Slashdot Mirror


OpenDocument Alliance to Fight Digital Dark Age

OSS_ilation writes "A consortium of vendors and academic institutions -- including IBM, Sun Microsystems and the American Library Association -- has announced today that they are forming the OpenDocument Alliance as part of an effort to promote open file standards worldwide. The group will support the one truly open standard file format, OpenDocument, which is an XML-based file format used saving and exchanging editable office documents such as text documents, spreadsheets and presentations. Sun's Simon Phipps said he believed ODF would allow future generations to view all of today's digital docs and prevent a digital Dark Age from occurring."

18 of 185 comments (clear)

  1. THE one truly open format? by b1t+r0t · · Score: 2, Insightful
    I believe they call it "text/plain". Oh, you wanted formatting? Then try "text/html".

    There is more than one "truly open format", so using the word "the" is a bit pretentious.

    --

    --
    "Open source is good." - Steve Jobs
    "Open source is evil." - Microsoft
    1. Re:THE one truly open format? by owlstead · · Score: 1, Insightful

      If they are too stupid to crack ASCII, or even UTF-8 or UTF-16, to hell with them. They would not be able to get the bits out of the drive if they are *that* stupid. Things like NTFS, which is only documented at full at Microsoft (*if* it is fully documented), might pose more of a problem. Or encrypted drives etc.

      But I don't think that a harddrive will hold that much data over thousands of years anyway. Flash maybe...

    2. Re:THE one truly open format? by cwgmpls · · Score: 2, Insightful
      HTML is certainly not very standard and some implementations of it aren't even very open. HTML is basically a bastardization of SGML, while XML is a well-defined, strict subset of SGML. You can write HTML in XML if you want to make it open and standard, but you'd still be writing in XML.

      Open Document Format, on other hand, is a strict XML format so it is both open and standard.

      Sure, plain text is open and standard too, but most applications require a more structured document than you can get with plain text.

  2. Dark age already upon us by saskboy · · Score: 4, Insightful

    The dark age has already happened several times.

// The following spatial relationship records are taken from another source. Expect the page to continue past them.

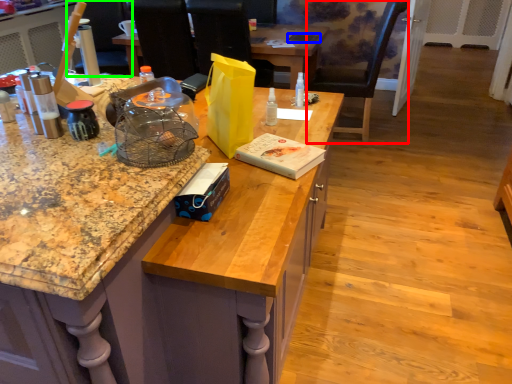
Question: Based on their relative distances, which object is farther from chair (highlighted by a red box)? Choose from laptop (highlighted by a blue box) and armchair (highlighted by a green box).

Choices:
 (A) laptop
 (B) armchair

Answer: (B)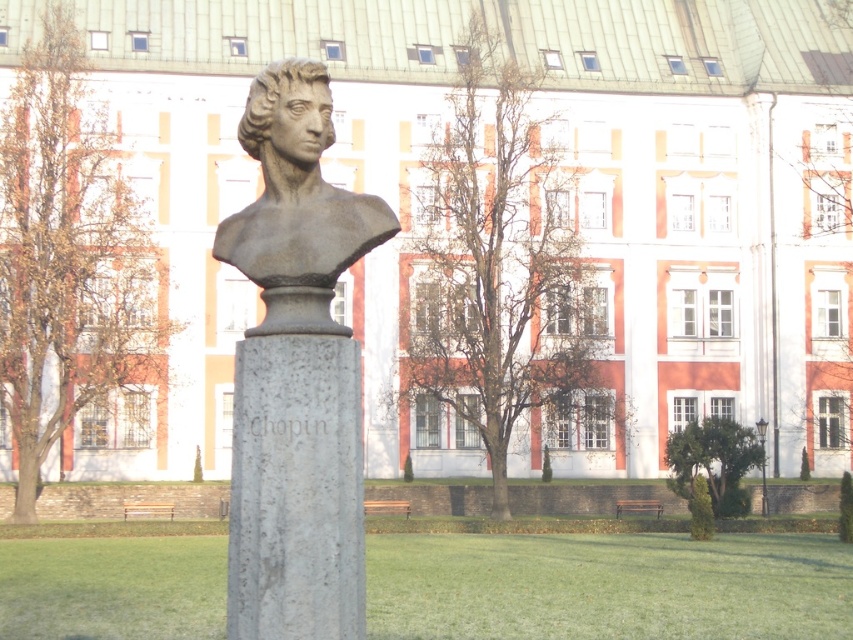
You are an art student visiting the Chopin statue and need to sketch both the gray stone column at center and the bronze statue at center. Which object should you draw first if you want to start with the smaller one?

There are oodles of media formats from the 70's and on that are no longer readable today in the standard computer. Heck, new computers don't even come with floppy drives for 3.5" floppies. I hope they have a strategy to tackle media problems along with file format compatibility, because the medium is the message.

    --
    Saskboy's blog is good. 9 out of 10 dentists agree.
  3. I truly wish them luck by Bullfish · · Score: 4, Insightful

    I really do wish them luck. The thing is the "document" and "content" companies are going to fight like hell to expand proprietary formats as they ultimately look to the MS word format, the sheer number of copies of MSOffice sold, and see the dollar signs available by controlling the format and making everyone dance to their tune. Anyone who remembers the fiasco that occurred when MSOffice 97 wasn't very compatible with the previous version will also remember that companies simply shelled out for converters etc until MS issued a patch. They had no choice.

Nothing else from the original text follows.